» **To do**:
a - Using the forum thread on power LEDs, decide whether each statement holds: (i) with 10 LEDs the 7805 would dissipate 70W; (ii) parallelling power LEDs with a single ballast resistor is a good idea; (iii) the scaled-up setup has an efficiency of 8.5%. Answer yes or no for each and quote the words that settle it.
b - Update the forum thread on power LEDs by writing out everything from "You can't even" down to "prematurely burning out.", with "wall wart" changed to "power adapter".
c - According to the forum thread on power LEDs, which multimeter function can get a power LED to dimly light?

» **Excerpted text**:
You can't even remotely source enough current to fully drive 10 or 20 power leds in parallel with a setup like that. If you could, with 10 LEDs the 7805 would dissipate 70W, the resistor would dissipate another 15W, and 10W for the LEDs giving you a grand total of 95W of power. This equates to having about 8A available from your wall wart which isn't going to happen. Scaling up you will need an 80A 12V supply for 950W of power dissipation when only 80W are coming out as light. This gives you an efficiency of 8.5%.

Parallelling power LEDs with a single ballast resistor is never a good idea. Parts from within the same production run can have widely different forward voltages which could result in one LED hogging current and prematurely burning out.

If you need to check if a power LED works, most multimeters can get them to dimly light using the diode check function.

-Bill

[anhingus]

anhingus suggests that ohm's law is linear, diodes ain't.

last he heard, the 'd' in led stood for diode, but that was some time ago.

LM7805 - check the national data sheet - can be used as a constant current source

prudent, methinks, to breadboard stuff before commenting.

[mistergreen]

phalanx,
Nice to see an aquarist on here.. I have freshwater aquatic plants though.

[phalanx]

anhingus suggests that ohm's law is linear, diodes ain't.
last he heard, the 'd' in led stood for diode, but that was some time ago.

I (first person) fail to see how this invalidates anything I said. A power LED's I-V characteristics are nonlinear but its forward voltage is nearly constant while in conduction over its normal current handling range.

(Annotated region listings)
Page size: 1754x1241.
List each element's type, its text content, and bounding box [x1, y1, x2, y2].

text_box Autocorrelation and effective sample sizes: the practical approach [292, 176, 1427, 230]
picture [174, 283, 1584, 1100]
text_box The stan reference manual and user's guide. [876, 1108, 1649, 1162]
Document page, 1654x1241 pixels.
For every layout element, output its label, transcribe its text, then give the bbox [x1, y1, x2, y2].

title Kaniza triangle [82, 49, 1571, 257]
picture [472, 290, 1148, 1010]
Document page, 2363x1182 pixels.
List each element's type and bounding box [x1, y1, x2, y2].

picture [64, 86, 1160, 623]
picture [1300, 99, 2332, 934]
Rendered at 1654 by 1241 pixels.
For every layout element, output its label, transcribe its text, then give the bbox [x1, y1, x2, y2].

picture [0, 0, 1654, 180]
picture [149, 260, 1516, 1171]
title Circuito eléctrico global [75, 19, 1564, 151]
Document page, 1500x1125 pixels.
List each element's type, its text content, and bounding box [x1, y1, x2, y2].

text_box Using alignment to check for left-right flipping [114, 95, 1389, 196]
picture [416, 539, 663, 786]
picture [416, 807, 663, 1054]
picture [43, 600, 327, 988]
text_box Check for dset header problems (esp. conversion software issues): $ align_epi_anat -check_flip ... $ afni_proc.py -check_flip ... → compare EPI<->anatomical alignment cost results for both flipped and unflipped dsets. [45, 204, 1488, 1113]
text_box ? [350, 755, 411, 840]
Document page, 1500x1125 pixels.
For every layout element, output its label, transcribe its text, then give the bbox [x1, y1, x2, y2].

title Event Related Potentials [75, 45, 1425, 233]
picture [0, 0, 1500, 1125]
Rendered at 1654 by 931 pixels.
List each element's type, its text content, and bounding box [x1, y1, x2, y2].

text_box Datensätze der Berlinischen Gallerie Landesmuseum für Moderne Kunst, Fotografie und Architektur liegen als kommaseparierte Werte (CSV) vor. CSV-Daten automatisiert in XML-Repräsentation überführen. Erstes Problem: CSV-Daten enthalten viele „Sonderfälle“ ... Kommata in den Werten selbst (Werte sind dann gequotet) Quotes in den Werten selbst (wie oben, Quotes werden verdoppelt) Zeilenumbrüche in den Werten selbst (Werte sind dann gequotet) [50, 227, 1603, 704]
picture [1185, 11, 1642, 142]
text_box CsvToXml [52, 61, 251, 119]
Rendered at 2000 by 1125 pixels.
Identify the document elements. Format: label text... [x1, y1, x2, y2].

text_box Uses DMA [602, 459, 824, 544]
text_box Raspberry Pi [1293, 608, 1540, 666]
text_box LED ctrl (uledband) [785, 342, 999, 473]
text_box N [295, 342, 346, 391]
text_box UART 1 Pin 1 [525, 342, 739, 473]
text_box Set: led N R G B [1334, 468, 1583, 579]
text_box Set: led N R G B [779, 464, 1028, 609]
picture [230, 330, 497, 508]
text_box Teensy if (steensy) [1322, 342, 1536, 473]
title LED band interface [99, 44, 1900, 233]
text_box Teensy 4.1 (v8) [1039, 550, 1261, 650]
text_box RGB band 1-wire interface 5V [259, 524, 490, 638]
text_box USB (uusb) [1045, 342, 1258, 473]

» **Answers to each task**:
a -
(i) Yes: "with 10 LEDs the 7805 would dissipate 70W"
(ii) No: "Parallelling power LEDs with a single ballast resistor is never a good idea."
(iii) Yes: "This gives you an efficiency of 8.5%."

b -
You can't even remotely source enough current to fully drive 10 or 20 power leds in parallel with a setup like that. If you could, with 10 LEDs the 7805 would dissipate 70W, the resistor would dissipate another 15W, and 10W for the LEDs giving you a grand total of 95W of power. This equates to having about 8A available from your power adapter which isn't going to happen. Scaling up you will need an 80A 12V supply for 950W of power dissipation when only 80W are coming out as light. This gives you an efficiency of 8.5%.

Parallelling power LEDs with a single ballast resistor is never a good idea. Parts from within the same production run can have widely different forward voltages which could result in one LED hogging current and prematurely burning out.

c - The diode check function.